HUMAN RIGHTS TRIBUNAL OF ONTARIO
B E T W E E N:
Darlene Loiselle
Applicant
-and-
Workplace Safety and Insurance Board
Respondent
INTERIM DECISION
Adjudicator: Geneviève Debané
Indexed as: Loiselle v. Workplace Safety and Insurance Board
APPEARANCES
Darlene Loiselle, Applicant
Kendal McKinney, Counsel
Workplace Safety and Insurance Board , Respondent
Gurjit Brar, Counsel and Agnes Wintersinger, Representative
Introduction
1This is an Application filed under section 34 of Part IV of the Human Rights Code, R.S.O. 1990, c. H.19, as amended (the “Code”), alleging discrimination with respect to employment because of age. The respondent filed a Response denying the allegations in the Application.

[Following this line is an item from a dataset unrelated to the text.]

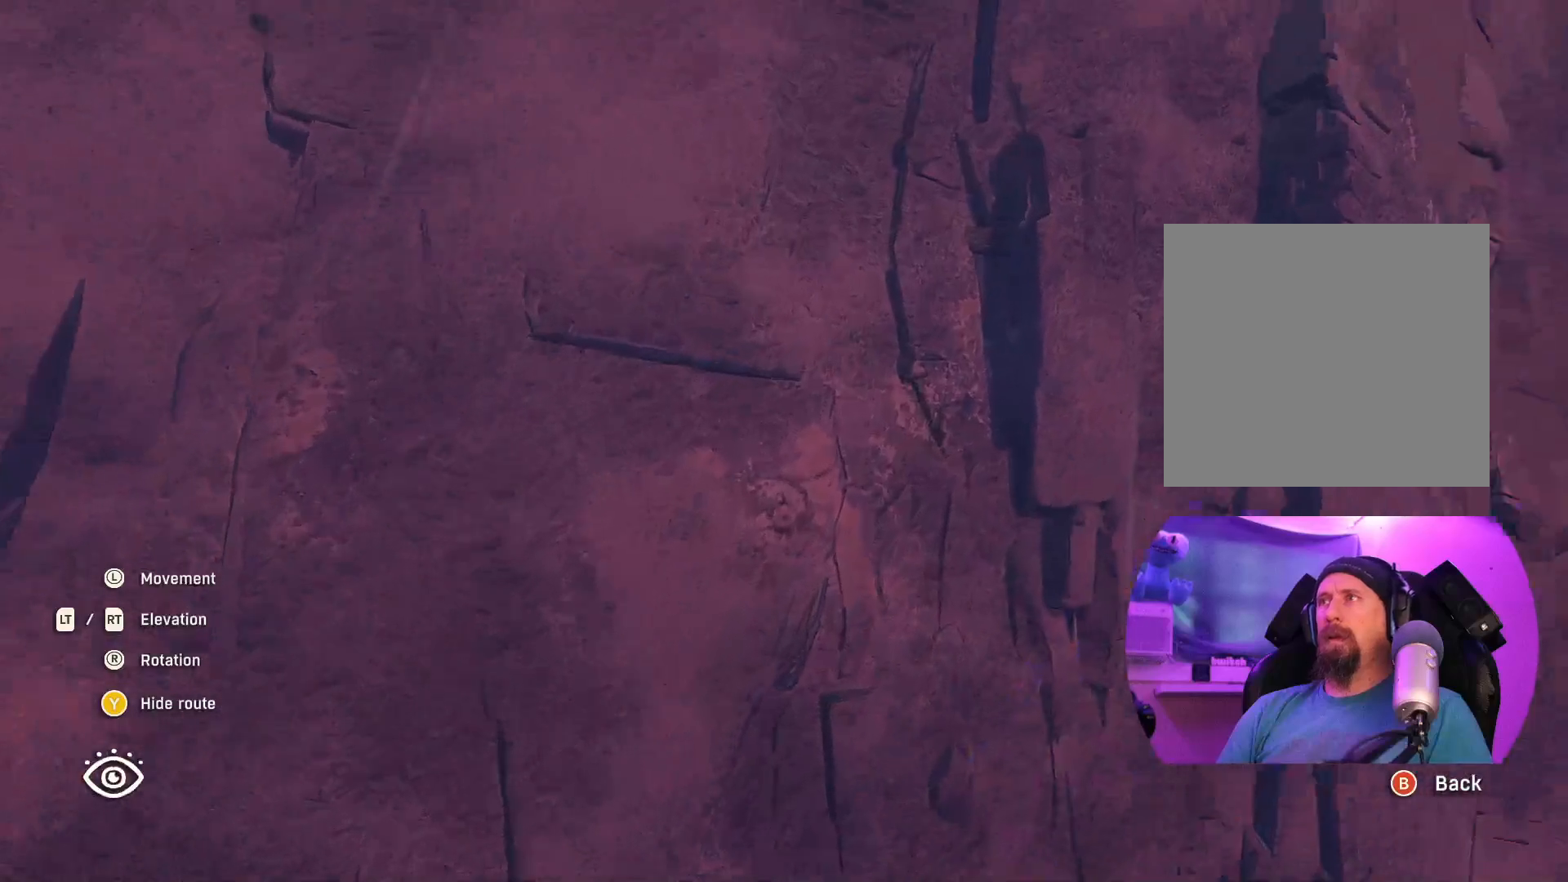
{"buttons": ["X"], "left_stick": "center", "right_stick": "center", "events": [[50, "left_stick", "center"], [50, "right_stick", "center"], [67, "R2", "up"], [433, "X", "down"]]}
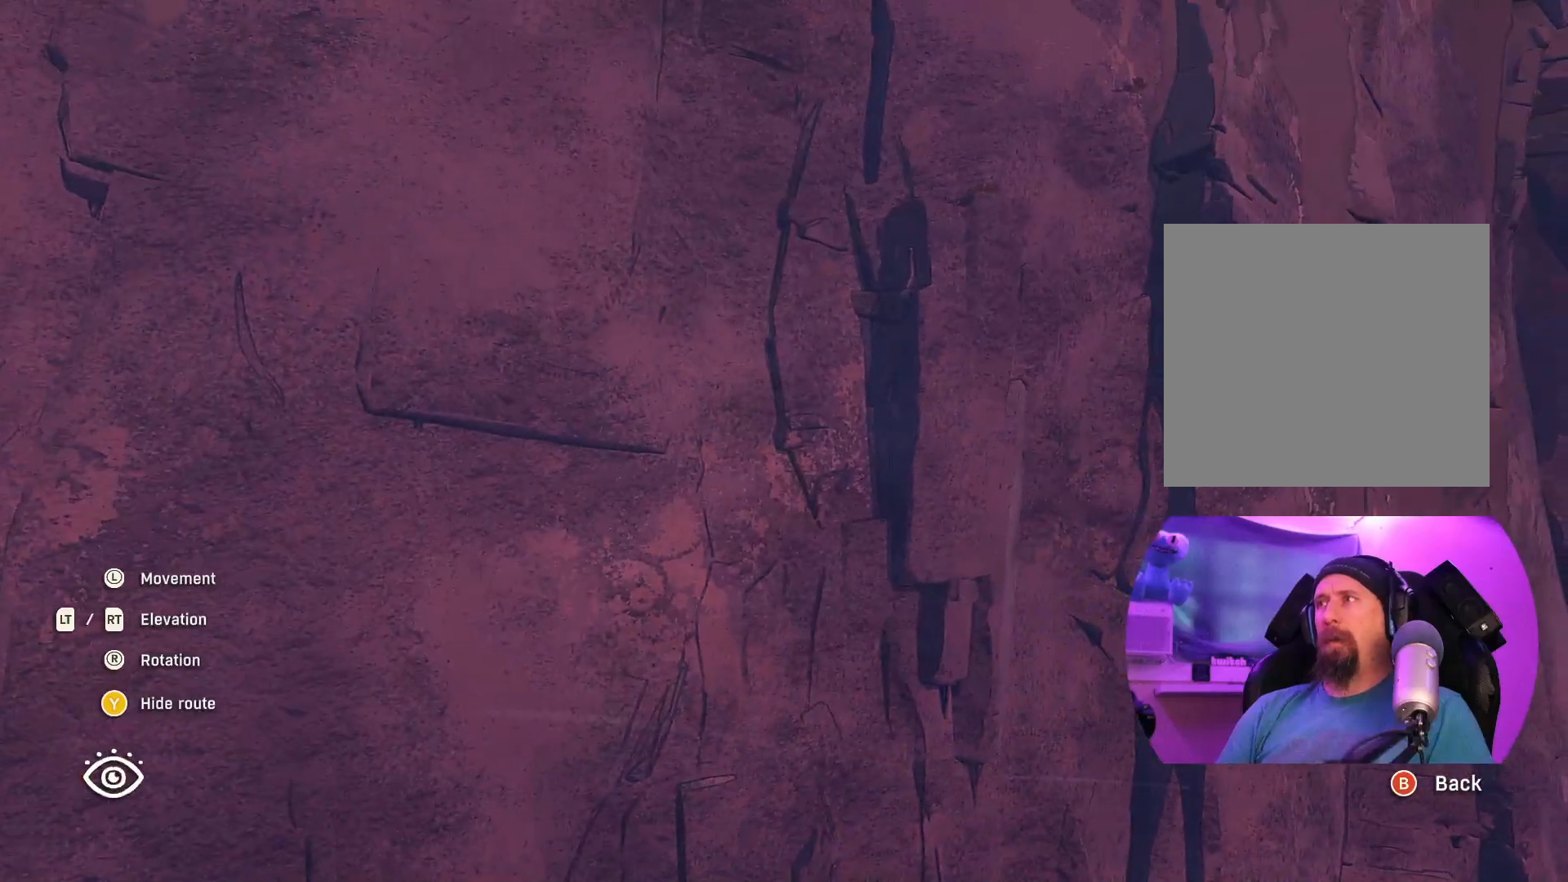
{"buttons": [], "left_stick": "right", "right_stick": "center", "events": [[67, "left_stick", "up-right"], [83, "X", "up"], [117, "left_stick", "right"], [367, "X", "down"], [450, "X", "up"]]}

2In a Case Assessment Direction dated June 20, 2012, the Tribunal granted the respondent’s Request for a Summary Hearing.
3The Summary Hearing was held via telephone conference on October 12, 2012. All parties made oral submissions. Neither party filed any submissions in advance of the hearing. However, both parties were given the opportunity to file written submissions with respect to addressing the case-law referred to by the applicant during the summary hearing. The respondents filed these written submissions with the Tribunal on October 18, 2012. The applicant did not file any submissions in response which were due on October 25, 2012.
BACKGROUND
4The applicant had worked for the respondent in Windsor as a Vocational Rehabilitation Consultant from 1990 until 1998 when the respondent decided to use external providers to perform these duties.
5Thereafter, the applicant was employed by two external service providers to perform these duties. In 2009 the applicant resigned from her position with Crawford Healthcare Management Inc. (“Crawford”) and relocated to British Columbia.
6At some time in 2010, the respondent decided that it would discontinue the use of external service providers and that it would directly employ “Work Transition Specialists”.
7The applicant returned to Windsor in 2010, and applied without success for numerous positions posted by the respondent to work as a Work Transition Specialist. A number of her former co-workers have been successful in obtaining these positions. It is the applicant’s belief that she has not successfully obtained these positions because she is older than her former co-workers.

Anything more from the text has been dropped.